__Your instructions__. What you return must match the records exactly.

__Entries shown__.
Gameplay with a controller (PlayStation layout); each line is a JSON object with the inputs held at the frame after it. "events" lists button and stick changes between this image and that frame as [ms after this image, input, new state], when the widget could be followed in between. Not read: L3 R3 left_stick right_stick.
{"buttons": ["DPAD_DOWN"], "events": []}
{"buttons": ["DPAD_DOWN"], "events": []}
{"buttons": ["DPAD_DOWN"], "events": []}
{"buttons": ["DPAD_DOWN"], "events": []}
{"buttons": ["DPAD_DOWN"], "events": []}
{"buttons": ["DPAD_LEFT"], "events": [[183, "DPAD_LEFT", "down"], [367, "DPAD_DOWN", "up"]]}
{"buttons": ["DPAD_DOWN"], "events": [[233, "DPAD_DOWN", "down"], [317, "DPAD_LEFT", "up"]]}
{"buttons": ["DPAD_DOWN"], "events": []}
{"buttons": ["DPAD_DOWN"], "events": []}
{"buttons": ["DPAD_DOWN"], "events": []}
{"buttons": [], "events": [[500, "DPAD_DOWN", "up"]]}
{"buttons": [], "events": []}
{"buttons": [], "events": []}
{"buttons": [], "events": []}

__Solution__.
Gameplay with a controller (PlayStation layout); each line is a JSON object with the inputs held at the frame after it. "events" lists button and stick changes between this image and that frame as [ms after this image, input, new state], when the widget could be followed in between. Not read: L3 R3 left_stick right_stick.
{"buttons": ["DPAD_DOWN"], "events": []}
{"buttons": ["DPAD_DOWN"], "events": []}
{"buttons": ["DPAD_DOWN"], "events": []}
{"buttons": ["DPAD_DOWN"], "events": []}
{"buttons": ["DPAD_DOWN"], "events": []}
{"buttons": ["DPAD_LEFT"], "events": [[183, "DPAD_LEFT", "down"], [367, "DPAD_DOWN", "up"]]}
{"buttons": ["DPAD_DOWN"], "events": [[233, "DPAD_DOWN", "down"], [317, "DPAD_LEFT", "up"]]}
{"buttons": ["DPAD_DOWN"], "events": []}
{"buttons": ["DPAD_DOWN"], "events": []}
{"buttons": ["DPAD_DOWN"], "events": []}
{"buttons": [], "events": [[500, "DPAD_DOWN", "up"]]}
{"buttons": [], "events": []}
{"buttons": [], "events": []}
{"buttons": [], "events": []}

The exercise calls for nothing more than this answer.